For one species to mourn the death of another is a new thing under the sun. The Cro-Magnon who slew the last mammoth thought only of steaks. The sportsman who shot the last pigeon thought only of his prowess. The sailor who clubbed the last auk thought of nothing at all. But we, who have lost our pigeons, mourn the loss. Had the funeral been ours, the pigeons would hardly have mourned us. In this fact, rather than in Mr. DuPont’s nylons or Mr. Vannevar Bush’s bombs, lies objective evidence of our superiority over the beasts. …

We are told by economic moralists that to mourn the pigeon is mere nostalgia; that if the pigeoners had not done away with him, the farmers would ultimately have been obliged, in self-defense, to do so.

This is one of those peculiar truths that are valid, but not for the reaons alleged.

The pigeon was a biological storm. He was the lightning that played between two opposing potentials of intolerable intensity: the fat of the land and the oxygen of the air. Yearly the feathered tempest roared up, down, and across the continent, sucking up the laden fruits of forest and prairie, burning them in a traveling blast of life. Like any other chain reaction, the pigeon could survive no diminution of his own furious intensity. When the pigeoners subtracted from his numbers, and the pioneers chopped gaps in the continuity of his fuel, his flame guttered out with hardly a sputter or even a wisp of smoke.

 
 

Today the oaks still flaunt their burden at the sky, but the feathered lightning is no more. Worm and weevil must now perform slowly and silently the biological task that once drew thunder from the firmament. The wonder is not that the pigeon went out, but that he ever survived through all the millennia of pre-Babbittian time.
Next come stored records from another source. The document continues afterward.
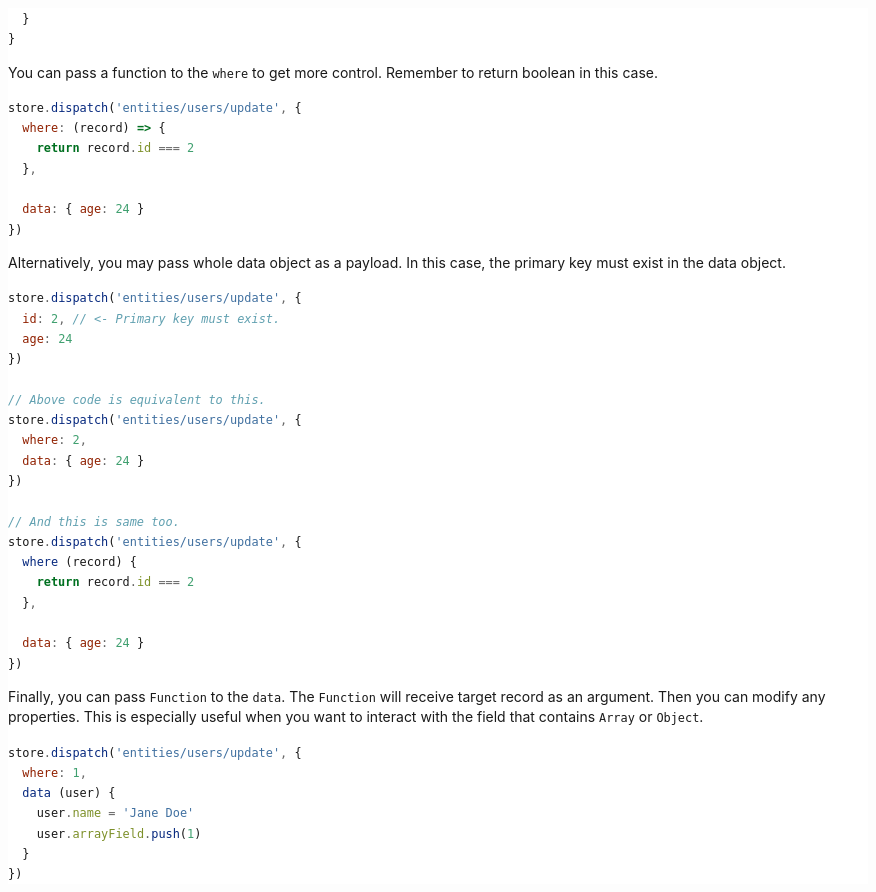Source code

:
 ```js
  }
}
```

You can pass a function to the `where` to get more control. Remember to return boolean in this case.

```js
store.dispatch('entities/users/update', {
  where: (record) => {
    return record.id === 2
  },

  data: { age: 24 }
})
```

Alternatively, you may pass whole data object as a payload. In this case, the primary key must exist in the data object.

```js
store.dispatch('entities/users/update', {
  id: 2, // <- Primary key must exist.
  age: 24
})

// Above code is equivalent to this.
store.dispatch('entities/users/update', {
  where: 2,
  data: { age: 24 }
})

// And this is same too.
store.dispatch('entities/users/update', {
  where (record) {
    return record.id === 2
  },

  data: { age: 24 }
})
```

Finally, you can pass `Function` to the `data`. The `Function` will receive target record as an argument. Then you can modify any properties. This is especially useful when you want to interact with the field that contains `Array` or `Object`.

```js
store.dispatch('entities/users/update', {
  where: 1,
  data (user) {
    user.name = 'Jane Doe'
    user.arrayField.push(1)
  }
})
```

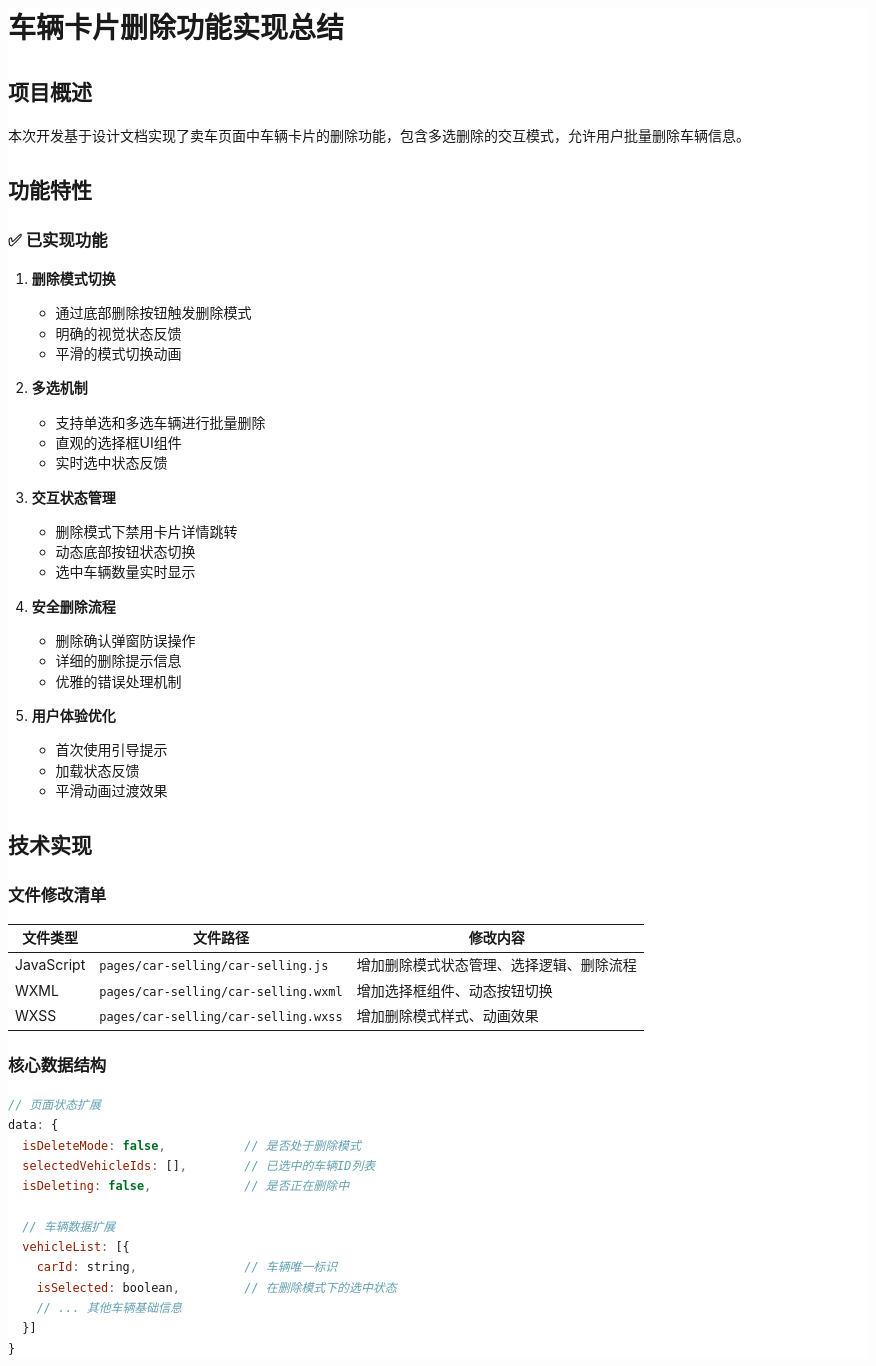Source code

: # 车辆卡片删除功能实现总结

## 项目概述

本次开发基于设计文档实现了卖车页面中车辆卡片的删除功能，包含多选删除的交互模式，允许用户批量删除车辆信息。

## 功能特性

### ✅ 已实现功能

1. **删除模式切换**
   - 通过底部删除按钮触发删除模式
   - 明确的视觉状态反馈
   - 平滑的模式切换动画

2. **多选机制**
   - 支持单选和多选车辆进行批量删除
   - 直观的选择框UI组件
   - 实时选中状态反馈

3. **交互状态管理**
   - 删除模式下禁用卡片详情跳转
   - 动态底部按钮状态切换
   - 选中车辆数量实时显示

4. **安全删除流程**
   - 删除确认弹窗防误操作
   - 详细的删除提示信息
   - 优雅的错误处理机制

5. **用户体验优化**
   - 首次使用引导提示
   - 加载状态反馈
   - 平滑动画过渡效果

## 技术实现

### 文件修改清单

| 文件类型 | 文件路径 | 修改内容 |
|---------|---------|---------|
| JavaScript | `pages/car-selling/car-selling.js` | 增加删除模式状态管理、选择逻辑、删除流程 |
| WXML | `pages/car-selling/car-selling.wxml` | 增加选择框组件、动态按钮切换 |
| WXSS | `pages/car-selling/car-selling.wxss` | 增加删除模式样式、动画效果 |

### 核心数据结构

```javascript
// 页面状态扩展
data: {
  isDeleteMode: false,           // 是否处于删除模式
  selectedVehicleIds: [],        // 已选中的车辆ID列表
  isDeleting: false,             // 是否正在删除中
  
  // 车辆数据扩展
  vehicleList: [{
    carId: string,               // 车辆唯一标识
    isSelected: boolean,         // 在删除模式下的选中状态
    // ... 其他车辆基础信息
  }]
}
```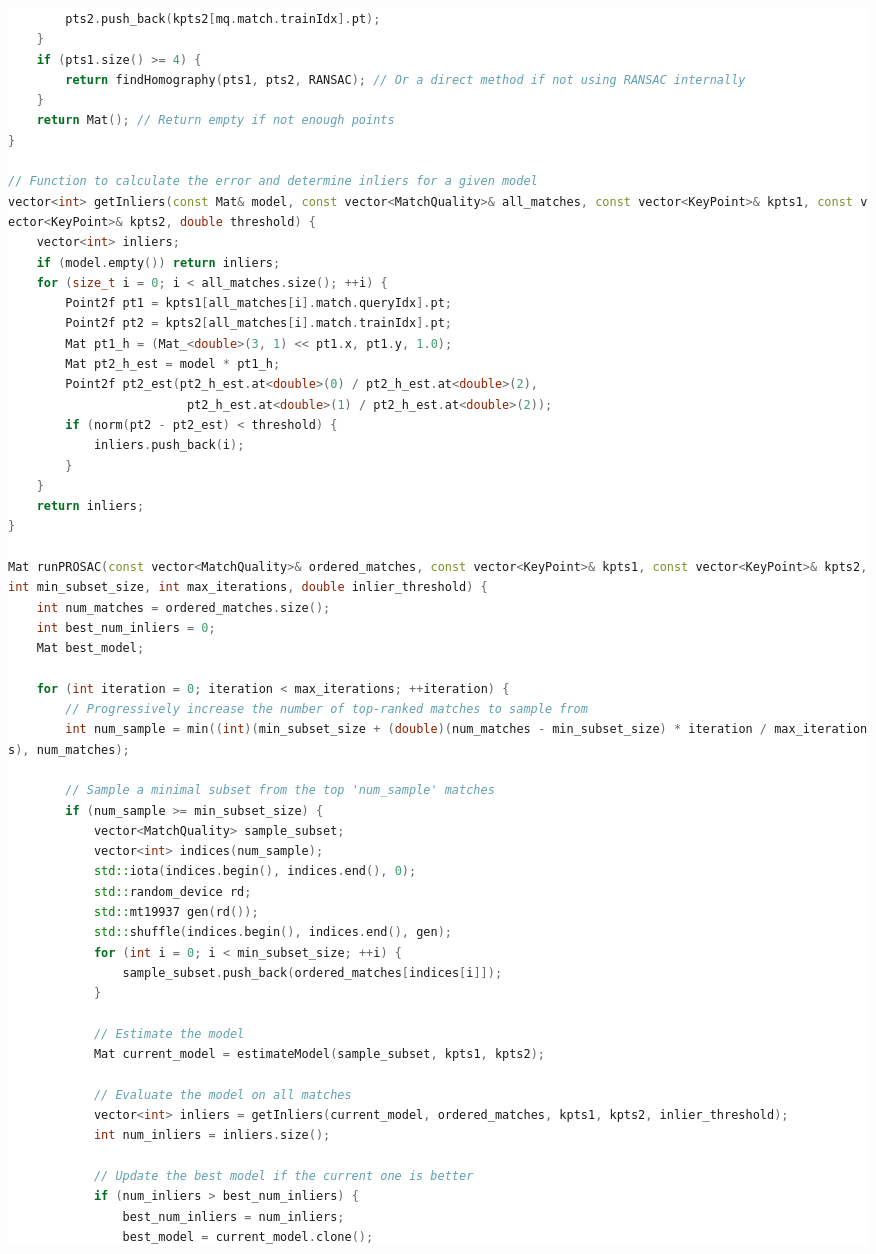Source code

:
 ```cpp
        pts2.push_back(kpts2[mq.match.trainIdx].pt);
    }
    if (pts1.size() >= 4) {
        return findHomography(pts1, pts2, RANSAC); // Or a direct method if not using RANSAC internally
    }
    return Mat(); // Return empty if not enough points
}

// Function to calculate the error and determine inliers for a given model
vector<int> getInliers(const Mat& model, const vector<MatchQuality>& all_matches, const vector<KeyPoint>& kpts1, const vector<KeyPoint>& kpts2, double threshold) {
    vector<int> inliers;
    if (model.empty()) return inliers;
    for (size_t i = 0; i < all_matches.size(); ++i) {
        Point2f pt1 = kpts1[all_matches[i].match.queryIdx].pt;
        Point2f pt2 = kpts2[all_matches[i].match.trainIdx].pt;
        Mat pt1_h = (Mat_<double>(3, 1) << pt1.x, pt1.y, 1.0);
        Mat pt2_h_est = model * pt1_h;
        Point2f pt2_est(pt2_h_est.at<double>(0) / pt2_h_est.at<double>(2),
                         pt2_h_est.at<double>(1) / pt2_h_est.at<double>(2));
        if (norm(pt2 - pt2_est) < threshold) {
            inliers.push_back(i);
        }
    }
    return inliers;
}

Mat runPROSAC(const vector<MatchQuality>& ordered_matches, const vector<KeyPoint>& kpts1, const vector<KeyPoint>& kpts2, int min_subset_size, int max_iterations, double inlier_threshold) {
    int num_matches = ordered_matches.size();
    int best_num_inliers = 0;
    Mat best_model;

    for (int iteration = 0; iteration < max_iterations; ++iteration) {
        // Progressively increase the number of top-ranked matches to sample from
        int num_sample = min((int)(min_subset_size + (double)(num_matches - min_subset_size) * iteration / max_iterations), num_matches);

        // Sample a minimal subset from the top 'num_sample' matches
        if (num_sample >= min_subset_size) {
            vector<MatchQuality> sample_subset;
            vector<int> indices(num_sample);
            std::iota(indices.begin(), indices.end(), 0);
            std::random_device rd;
            std::mt19937 gen(rd());
            std::shuffle(indices.begin(), indices.end(), gen);
            for (int i = 0; i < min_subset_size; ++i) {
                sample_subset.push_back(ordered_matches[indices[i]]);
            }

            // Estimate the model
            Mat current_model = estimateModel(sample_subset, kpts1, kpts2);

            // Evaluate the model on all matches
            vector<int> inliers = getInliers(current_model, ordered_matches, kpts1, kpts2, inlier_threshold);
            int num_inliers = inliers.size();

            // Update the best model if the current one is better
            if (num_inliers > best_num_inliers) {
                best_num_inliers = num_inliers;
                best_model = current_model.clone();
```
The pigeon loved his land: he lived by the intensity of his desire for clustered grape and bursting beechnut, and by his contempt of miles and seasons. Whatever Wisconsin did not offer him gratis today, he sought and found tomorrow in Michigan, or Labrador, or Tennessee. His love was for present things, and these things were present somewhere; to find them required only the free sky, and the will to ply his wings.

To love what was is a new thing under the sun, unknown to most people and to all pigeons. To see America as history, to conceive of destiny as a becoming, to smell a hickory tree through the still lapse of ages—all these things are possible for us, and to achieve them takes only the free sky, and the will to ply our wings. In these things, and not in Mr. Bush’s bombs and Mr. DuPont’s nylons, lies objective evidence of our superiority over the beasts.